**Source**
_____
Lest we forget

 

mandir bhi le lo
masjid bhi le lo
magar tum hamaare
lahu se na khelo

khuda ko bhi le lo
ishwar ko bhi le lo
magar tum hamaare
lahu se na khelo

tum raam le lo
baabar bhi le lo
magar tum hamaare
lahu se na khelo

kaaba bhi le lo
kaashi bhi le lo
magar tum hamaare
lahu se na khelo

 

As Rakesh Sharma’s Final Solution comes to a close, the robust, rustic yet sad voice of Bhadraben Savai of Sabarmati Ashram is heard singing this resounding song. Twenty four hours after my third viewing of this film, the song refuses to stop echoing in my heart.

Accompanying the song is a long shot of an abandoned locality. The camera moves forward slowly, capturing the charred walls, the broken windows, the cracked floors. Nobody lives here. And the unbroken beams of sunlight and shade testify that this is a foresaken land. The lamentful song in the background tells us why it was foresaken, and by who.
_____
**Data rows**
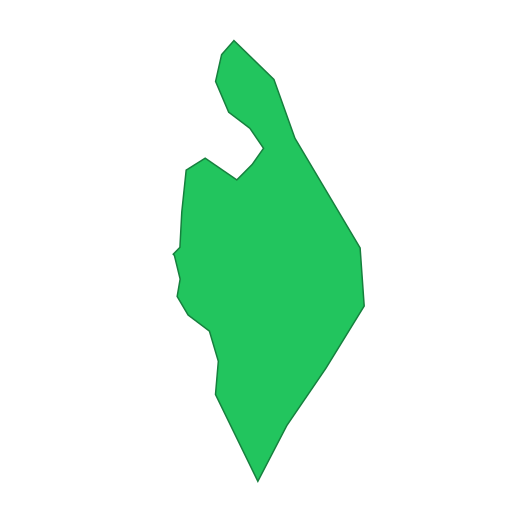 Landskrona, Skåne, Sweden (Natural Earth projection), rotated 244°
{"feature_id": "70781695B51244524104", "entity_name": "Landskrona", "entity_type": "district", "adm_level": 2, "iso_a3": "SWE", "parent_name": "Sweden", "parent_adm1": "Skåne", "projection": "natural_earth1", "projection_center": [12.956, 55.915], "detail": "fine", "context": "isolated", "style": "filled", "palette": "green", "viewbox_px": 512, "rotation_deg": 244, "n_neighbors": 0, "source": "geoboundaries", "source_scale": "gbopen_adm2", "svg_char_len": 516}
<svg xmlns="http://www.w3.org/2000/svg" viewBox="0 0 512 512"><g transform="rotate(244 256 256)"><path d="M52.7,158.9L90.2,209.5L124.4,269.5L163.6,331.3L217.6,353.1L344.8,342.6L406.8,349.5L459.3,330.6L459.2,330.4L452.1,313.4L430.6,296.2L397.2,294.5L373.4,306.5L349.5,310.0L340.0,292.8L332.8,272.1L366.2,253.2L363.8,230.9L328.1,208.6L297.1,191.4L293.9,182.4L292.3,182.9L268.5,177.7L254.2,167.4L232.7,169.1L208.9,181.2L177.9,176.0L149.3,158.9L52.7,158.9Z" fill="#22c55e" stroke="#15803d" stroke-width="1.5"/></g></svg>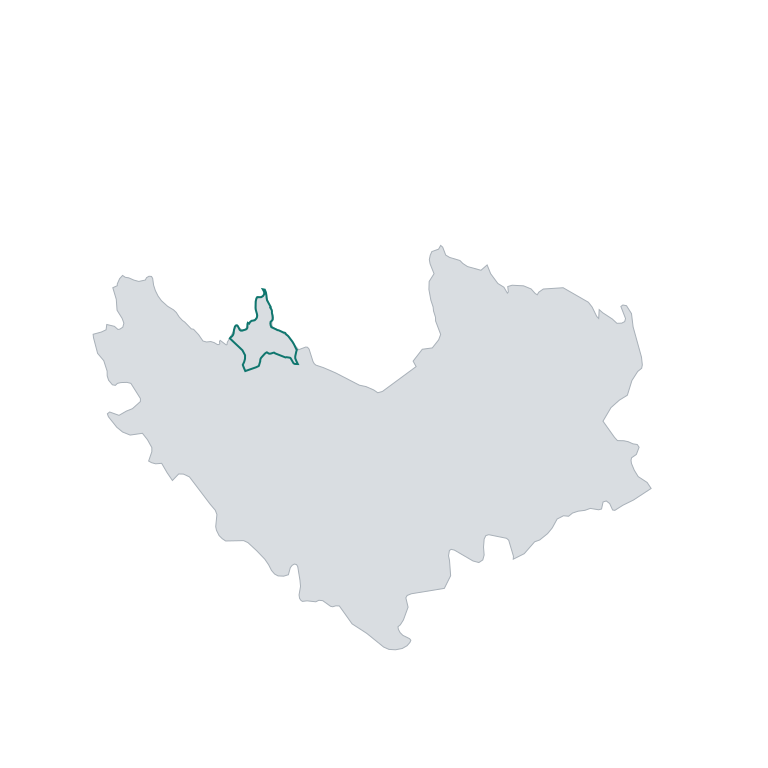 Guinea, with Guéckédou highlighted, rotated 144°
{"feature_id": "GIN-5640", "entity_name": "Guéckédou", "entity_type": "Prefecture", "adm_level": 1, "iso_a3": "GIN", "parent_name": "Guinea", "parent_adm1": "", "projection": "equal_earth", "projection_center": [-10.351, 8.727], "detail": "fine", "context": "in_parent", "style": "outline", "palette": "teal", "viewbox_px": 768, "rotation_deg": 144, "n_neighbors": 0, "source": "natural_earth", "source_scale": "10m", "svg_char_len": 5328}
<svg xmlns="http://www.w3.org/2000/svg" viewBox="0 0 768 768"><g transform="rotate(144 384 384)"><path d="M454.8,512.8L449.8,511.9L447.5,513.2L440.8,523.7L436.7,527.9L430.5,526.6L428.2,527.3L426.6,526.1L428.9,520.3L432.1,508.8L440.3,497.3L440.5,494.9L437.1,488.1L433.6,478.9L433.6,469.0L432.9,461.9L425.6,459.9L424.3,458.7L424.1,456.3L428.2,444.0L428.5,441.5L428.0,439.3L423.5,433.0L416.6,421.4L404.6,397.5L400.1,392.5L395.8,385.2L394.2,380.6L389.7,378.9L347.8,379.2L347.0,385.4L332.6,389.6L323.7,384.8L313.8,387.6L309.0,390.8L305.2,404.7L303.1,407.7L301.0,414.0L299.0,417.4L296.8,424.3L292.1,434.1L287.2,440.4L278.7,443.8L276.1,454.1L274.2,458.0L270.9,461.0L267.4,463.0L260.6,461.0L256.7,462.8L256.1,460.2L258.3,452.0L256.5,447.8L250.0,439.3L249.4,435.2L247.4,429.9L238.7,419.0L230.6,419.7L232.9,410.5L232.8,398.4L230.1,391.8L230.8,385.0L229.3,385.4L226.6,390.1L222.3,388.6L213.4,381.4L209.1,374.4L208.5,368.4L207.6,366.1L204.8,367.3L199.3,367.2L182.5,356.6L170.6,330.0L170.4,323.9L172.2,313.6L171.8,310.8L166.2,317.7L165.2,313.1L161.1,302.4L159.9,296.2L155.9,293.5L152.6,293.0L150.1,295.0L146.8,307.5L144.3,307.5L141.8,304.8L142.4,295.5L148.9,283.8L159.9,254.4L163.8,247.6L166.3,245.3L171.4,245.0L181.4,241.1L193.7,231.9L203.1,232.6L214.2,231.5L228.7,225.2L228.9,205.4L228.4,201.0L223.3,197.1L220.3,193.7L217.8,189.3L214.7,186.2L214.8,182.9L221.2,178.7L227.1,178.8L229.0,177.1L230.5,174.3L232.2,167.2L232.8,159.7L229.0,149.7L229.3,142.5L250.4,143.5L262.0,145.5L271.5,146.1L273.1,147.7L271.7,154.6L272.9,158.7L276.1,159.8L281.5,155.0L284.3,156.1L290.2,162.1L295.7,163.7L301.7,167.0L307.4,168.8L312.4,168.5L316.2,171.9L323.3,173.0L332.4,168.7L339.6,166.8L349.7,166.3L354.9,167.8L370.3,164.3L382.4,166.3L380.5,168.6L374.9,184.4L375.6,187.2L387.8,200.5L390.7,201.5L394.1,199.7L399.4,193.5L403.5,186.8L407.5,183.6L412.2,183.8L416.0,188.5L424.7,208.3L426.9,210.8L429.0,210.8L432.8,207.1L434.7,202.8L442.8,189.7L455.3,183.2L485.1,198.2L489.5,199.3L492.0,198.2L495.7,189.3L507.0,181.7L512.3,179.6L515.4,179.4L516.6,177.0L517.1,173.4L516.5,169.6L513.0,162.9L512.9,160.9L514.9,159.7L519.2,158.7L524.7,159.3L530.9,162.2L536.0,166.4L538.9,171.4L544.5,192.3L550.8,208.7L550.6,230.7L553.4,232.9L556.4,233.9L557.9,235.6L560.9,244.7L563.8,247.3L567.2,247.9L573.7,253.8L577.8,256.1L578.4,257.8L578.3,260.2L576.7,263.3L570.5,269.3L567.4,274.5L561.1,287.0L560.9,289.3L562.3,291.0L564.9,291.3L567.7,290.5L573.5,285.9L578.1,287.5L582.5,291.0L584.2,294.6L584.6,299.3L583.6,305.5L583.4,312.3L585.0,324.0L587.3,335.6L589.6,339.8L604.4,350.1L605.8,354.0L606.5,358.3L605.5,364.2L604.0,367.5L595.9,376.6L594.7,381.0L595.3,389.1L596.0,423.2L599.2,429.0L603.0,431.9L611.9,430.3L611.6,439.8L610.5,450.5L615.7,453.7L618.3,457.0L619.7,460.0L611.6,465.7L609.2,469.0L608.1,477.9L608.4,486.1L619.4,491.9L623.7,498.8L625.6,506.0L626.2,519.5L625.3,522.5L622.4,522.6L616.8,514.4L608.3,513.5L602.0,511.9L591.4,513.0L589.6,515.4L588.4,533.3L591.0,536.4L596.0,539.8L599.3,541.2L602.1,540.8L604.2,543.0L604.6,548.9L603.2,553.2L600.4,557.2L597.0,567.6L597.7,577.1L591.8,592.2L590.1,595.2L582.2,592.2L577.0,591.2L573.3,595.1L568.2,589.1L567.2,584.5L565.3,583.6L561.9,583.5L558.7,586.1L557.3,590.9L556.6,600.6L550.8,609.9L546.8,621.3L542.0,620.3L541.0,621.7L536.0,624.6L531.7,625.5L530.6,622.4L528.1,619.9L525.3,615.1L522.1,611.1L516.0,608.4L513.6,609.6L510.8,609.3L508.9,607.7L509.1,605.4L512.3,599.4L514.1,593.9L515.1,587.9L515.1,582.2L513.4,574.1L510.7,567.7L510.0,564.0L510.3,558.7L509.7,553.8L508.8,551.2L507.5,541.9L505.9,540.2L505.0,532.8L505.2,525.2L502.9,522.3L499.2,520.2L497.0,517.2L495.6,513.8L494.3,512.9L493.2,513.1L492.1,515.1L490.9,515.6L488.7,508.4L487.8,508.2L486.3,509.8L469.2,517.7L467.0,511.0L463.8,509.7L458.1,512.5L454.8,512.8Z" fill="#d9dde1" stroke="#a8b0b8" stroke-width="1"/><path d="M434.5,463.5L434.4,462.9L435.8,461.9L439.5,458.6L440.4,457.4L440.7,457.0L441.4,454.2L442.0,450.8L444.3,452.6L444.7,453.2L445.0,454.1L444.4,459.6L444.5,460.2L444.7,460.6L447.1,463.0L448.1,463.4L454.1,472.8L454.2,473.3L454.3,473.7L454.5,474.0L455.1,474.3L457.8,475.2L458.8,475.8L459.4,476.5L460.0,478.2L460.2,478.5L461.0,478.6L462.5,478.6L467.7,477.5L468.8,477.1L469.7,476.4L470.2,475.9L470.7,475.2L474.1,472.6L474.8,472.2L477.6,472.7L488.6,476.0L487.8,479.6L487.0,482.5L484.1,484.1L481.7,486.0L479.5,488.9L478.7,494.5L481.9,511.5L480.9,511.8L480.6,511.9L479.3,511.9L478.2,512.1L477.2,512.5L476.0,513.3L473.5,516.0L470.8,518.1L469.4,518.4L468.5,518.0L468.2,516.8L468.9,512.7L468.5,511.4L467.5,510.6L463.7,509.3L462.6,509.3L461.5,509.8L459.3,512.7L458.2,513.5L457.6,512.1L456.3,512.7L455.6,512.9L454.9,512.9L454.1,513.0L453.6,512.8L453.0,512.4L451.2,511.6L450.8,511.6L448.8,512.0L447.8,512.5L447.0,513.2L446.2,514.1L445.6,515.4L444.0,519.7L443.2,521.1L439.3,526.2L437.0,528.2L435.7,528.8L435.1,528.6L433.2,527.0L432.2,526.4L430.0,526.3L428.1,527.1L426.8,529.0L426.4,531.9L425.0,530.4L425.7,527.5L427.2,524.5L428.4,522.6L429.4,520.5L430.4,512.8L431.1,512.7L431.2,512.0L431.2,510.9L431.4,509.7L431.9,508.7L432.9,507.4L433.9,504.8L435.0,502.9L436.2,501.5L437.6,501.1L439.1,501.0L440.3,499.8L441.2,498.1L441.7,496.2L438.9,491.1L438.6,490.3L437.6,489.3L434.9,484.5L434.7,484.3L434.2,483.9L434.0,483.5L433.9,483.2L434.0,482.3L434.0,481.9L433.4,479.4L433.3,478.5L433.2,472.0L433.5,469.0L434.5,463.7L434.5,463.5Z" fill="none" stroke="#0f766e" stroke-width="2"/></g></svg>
_____
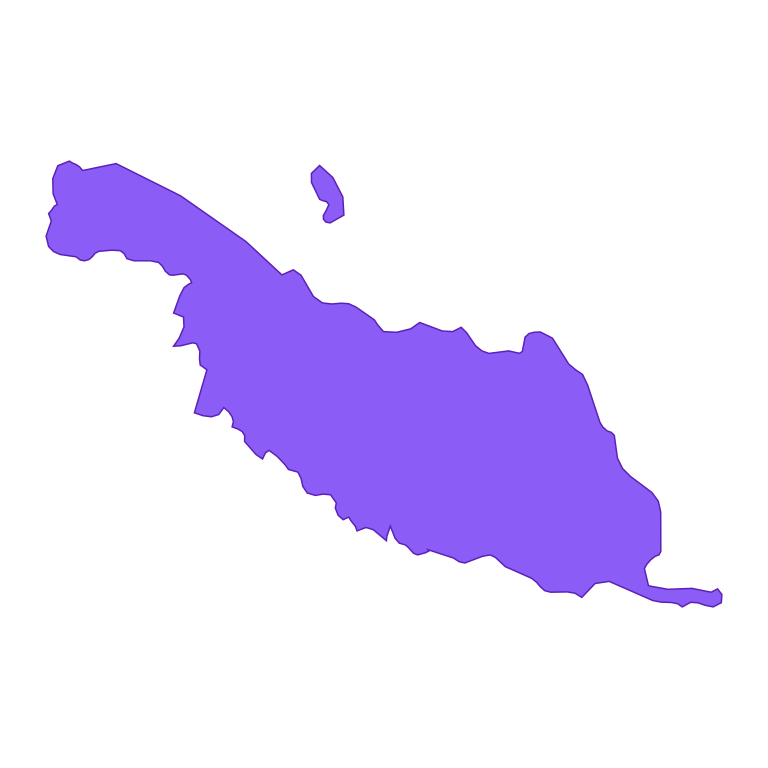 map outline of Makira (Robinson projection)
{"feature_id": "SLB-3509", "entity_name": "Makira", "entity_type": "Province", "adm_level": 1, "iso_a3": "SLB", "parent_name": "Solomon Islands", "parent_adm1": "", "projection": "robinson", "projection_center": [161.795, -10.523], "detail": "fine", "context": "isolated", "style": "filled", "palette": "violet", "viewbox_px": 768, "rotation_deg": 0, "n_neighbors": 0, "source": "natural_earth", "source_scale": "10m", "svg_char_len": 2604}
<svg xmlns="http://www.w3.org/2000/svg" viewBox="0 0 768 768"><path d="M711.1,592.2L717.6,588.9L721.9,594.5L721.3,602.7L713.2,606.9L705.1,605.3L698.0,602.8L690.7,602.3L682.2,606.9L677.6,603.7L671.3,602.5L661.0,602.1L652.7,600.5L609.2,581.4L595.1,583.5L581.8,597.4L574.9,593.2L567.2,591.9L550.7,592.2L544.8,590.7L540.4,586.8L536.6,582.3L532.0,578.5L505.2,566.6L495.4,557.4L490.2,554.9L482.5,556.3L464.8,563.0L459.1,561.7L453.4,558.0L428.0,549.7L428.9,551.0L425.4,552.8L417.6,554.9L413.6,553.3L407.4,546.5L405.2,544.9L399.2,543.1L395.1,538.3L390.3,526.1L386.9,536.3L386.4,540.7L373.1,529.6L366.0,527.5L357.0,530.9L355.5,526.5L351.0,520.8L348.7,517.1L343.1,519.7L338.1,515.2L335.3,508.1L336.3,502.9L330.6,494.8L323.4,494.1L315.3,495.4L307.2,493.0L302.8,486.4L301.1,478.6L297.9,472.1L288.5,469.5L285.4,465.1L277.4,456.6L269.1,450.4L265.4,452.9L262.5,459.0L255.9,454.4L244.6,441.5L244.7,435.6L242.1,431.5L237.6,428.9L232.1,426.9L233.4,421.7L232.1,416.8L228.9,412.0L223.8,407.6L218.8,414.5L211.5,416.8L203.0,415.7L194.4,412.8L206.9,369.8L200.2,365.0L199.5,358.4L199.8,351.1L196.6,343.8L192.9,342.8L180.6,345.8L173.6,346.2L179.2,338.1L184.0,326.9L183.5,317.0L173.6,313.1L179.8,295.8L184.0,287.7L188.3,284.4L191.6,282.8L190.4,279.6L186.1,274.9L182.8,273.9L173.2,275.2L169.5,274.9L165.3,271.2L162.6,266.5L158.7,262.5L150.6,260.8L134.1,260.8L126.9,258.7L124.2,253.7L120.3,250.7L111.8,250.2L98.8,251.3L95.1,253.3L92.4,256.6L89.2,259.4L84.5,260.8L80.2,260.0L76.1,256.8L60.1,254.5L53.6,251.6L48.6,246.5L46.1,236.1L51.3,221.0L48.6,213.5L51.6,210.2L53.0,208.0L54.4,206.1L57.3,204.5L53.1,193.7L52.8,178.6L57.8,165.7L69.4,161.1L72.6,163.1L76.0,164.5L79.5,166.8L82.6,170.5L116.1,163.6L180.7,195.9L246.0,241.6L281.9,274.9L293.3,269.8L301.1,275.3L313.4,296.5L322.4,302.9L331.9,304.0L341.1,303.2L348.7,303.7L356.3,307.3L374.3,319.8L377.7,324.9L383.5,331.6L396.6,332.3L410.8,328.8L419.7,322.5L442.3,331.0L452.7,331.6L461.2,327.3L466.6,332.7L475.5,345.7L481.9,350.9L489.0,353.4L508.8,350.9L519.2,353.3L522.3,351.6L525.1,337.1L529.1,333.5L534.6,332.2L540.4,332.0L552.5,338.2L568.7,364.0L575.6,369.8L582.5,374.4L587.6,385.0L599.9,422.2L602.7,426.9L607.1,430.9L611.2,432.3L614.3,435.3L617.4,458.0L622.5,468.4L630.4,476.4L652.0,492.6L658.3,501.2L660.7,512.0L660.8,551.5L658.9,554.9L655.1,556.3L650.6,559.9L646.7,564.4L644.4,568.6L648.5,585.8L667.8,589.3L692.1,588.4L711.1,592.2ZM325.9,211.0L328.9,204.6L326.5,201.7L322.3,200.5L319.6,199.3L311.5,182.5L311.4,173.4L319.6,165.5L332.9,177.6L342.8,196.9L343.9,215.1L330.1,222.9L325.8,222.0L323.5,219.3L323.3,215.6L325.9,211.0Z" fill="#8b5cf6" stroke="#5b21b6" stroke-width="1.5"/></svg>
_____
**Exercise requirements**
(1) Sum up the Final Solution piece in two sentences.
(2) Pick up the Final Solution piece after its last sentence and carry it on.

**Answers by task**
(1) The piece opens with the lyrics of a song whose refrain is "magar tum hamaare lahu se na khelo," which Bhadraben Savai of Sabarmati Ashram sings as Rakesh Sharma's film Final Solution comes to a close, and a day after a third viewing the song still echoes in the writer's heart. The song plays over a slow long shot of an abandoned locality with charred walls, broken windows and cracked floors, where nobody lives, and the song tells why it was forsaken and by whom.

(2)
Murder happened here. Rape happened here. Heaps of bodies were burnt alive here. Fetuses were cut into pieces. But not everyone died. Some survived. They are the foresakers of this land. The land happens to be a previously Muslim area in Ahmedabad, Gujarat.

Elsewhere in Ahmedabad – literally “land of the blessed” – those who survived live in relief camps, a euphemism for crowds of men, women and children huddled under tattered tents. I wonder what will happen when the wind blows too strongly, or when the monsoon arrives. The camera focuses closely on their faces and I realise that what these people have been witness to overshadows any concerns about wind and rain.

Among them is a 6-year old boy called Ijaz. The filmmaker tries to strike a conversation with him. The boy speaks in a musical tone, with a shy smile on his face. He prefers to roll his eyes around rather than looking at the camera. Ijaz is a strange blend of playfulness and tragedy.

“I am in kindergarten. My name is Ijaz. After they burnt Chamanpura, I came here. They killed everyone there,” he says in his musical voice, still with a smile on his face.

“Did you see it?”

“Yes”

“What did you see?”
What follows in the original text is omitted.